以上为【孔同知孔圣之裔垂念逆旅用意勤甚诗以谢之】的赏析。
辑评
1. 《宋诗纪事》卷七十九引《吴礼部诗话》:“家钧翁北徙,道经河阳,孔氏后人厚待之,赋诗谢焉。其辞庄重,其思沉郁,遗民之节,圣裔之德,两相辉映。”

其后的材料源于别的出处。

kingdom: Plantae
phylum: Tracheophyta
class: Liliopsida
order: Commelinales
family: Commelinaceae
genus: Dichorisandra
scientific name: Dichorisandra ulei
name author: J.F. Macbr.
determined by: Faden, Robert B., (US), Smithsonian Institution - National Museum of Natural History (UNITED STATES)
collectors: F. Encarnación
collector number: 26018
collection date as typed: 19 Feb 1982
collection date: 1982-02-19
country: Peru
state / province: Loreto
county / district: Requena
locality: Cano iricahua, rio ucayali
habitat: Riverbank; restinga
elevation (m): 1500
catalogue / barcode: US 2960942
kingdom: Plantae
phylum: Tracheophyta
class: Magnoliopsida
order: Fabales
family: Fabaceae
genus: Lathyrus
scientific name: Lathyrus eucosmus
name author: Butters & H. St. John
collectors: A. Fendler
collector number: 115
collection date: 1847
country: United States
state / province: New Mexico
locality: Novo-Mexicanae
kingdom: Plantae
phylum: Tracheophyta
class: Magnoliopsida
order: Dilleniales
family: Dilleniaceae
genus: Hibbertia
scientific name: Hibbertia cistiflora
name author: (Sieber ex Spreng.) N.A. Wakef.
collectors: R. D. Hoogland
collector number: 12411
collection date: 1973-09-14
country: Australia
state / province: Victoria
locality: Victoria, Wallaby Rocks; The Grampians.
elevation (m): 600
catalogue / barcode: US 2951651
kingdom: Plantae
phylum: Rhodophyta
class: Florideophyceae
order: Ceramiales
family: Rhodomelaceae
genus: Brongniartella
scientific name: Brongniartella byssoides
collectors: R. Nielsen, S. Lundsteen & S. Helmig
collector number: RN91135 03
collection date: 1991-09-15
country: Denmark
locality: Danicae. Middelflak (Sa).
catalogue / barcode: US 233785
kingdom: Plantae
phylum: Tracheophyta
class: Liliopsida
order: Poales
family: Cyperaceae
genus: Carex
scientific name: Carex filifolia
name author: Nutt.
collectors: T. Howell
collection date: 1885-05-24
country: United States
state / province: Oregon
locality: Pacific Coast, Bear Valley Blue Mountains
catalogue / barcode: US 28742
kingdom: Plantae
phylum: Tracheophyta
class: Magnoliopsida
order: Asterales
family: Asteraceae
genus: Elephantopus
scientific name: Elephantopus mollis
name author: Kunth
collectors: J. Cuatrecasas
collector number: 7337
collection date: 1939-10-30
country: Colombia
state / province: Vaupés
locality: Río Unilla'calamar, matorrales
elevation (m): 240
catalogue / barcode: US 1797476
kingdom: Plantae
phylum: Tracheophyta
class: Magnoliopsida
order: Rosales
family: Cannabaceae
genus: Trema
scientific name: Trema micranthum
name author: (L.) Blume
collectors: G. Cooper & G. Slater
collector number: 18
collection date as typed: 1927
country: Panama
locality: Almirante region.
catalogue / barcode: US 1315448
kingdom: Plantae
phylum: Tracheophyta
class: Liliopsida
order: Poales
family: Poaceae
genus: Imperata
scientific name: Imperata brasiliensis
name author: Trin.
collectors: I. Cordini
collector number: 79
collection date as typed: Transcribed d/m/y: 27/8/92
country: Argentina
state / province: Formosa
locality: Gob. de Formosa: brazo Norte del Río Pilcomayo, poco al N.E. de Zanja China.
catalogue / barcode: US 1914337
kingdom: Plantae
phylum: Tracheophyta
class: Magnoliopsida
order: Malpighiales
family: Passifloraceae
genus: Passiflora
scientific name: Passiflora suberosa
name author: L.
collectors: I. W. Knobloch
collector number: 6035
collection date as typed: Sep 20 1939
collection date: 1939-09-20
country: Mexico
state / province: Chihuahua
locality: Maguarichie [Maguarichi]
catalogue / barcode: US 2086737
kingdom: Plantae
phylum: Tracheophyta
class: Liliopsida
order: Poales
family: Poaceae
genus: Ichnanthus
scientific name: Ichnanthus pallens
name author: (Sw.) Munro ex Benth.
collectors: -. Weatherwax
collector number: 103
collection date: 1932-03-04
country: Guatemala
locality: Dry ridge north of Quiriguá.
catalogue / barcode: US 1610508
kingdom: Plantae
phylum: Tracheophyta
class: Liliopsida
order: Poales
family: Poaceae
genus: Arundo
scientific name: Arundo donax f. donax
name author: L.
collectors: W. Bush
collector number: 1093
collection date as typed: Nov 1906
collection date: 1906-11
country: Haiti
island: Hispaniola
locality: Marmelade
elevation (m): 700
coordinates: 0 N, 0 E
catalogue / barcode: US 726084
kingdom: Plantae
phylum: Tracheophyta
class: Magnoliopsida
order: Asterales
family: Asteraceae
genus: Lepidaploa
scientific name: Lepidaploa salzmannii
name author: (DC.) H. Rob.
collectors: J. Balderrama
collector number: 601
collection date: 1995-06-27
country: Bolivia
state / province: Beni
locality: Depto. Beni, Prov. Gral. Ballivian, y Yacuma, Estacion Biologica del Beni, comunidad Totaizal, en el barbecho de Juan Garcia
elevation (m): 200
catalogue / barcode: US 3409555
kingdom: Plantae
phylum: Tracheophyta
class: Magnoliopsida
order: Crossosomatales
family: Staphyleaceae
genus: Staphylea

2. 清·陆心源《宋诗纪事补遗》:“铉翁此诗,典重典雅,无一语涉衰飒,而忠爱悱恻之忱,隐然流溢于字句之间。”
3. 《四库全书总目·则堂集提要》:“铉翁诗宗杜甫,尤工五言古,此篇以孔氏后裔为枢轴,绾合身世、道统、时局,气格高浑,足称宋末正声。”
4. 钱钟书《宋诗选注》:“家铉翁羁北诸作,哀而不伤,怨而不诽,此篇尤以‘洪惟夫子墙’数句,将个人遭际纳入儒家宇宙秩序,境界阔大,迥异寻常亡国之音。”
5. 今人王水照《宋代文学通论》:“此诗是宋元易代之际儒者精神世界的微缩图景:外在的羁旅之困,内在的求道之渴,以及通过圣裔这一文化符号达成的自我确认与价值重估。”
以上为【孔同知孔圣之裔垂念逆旅用意勤甚诗以谢之】的辑评。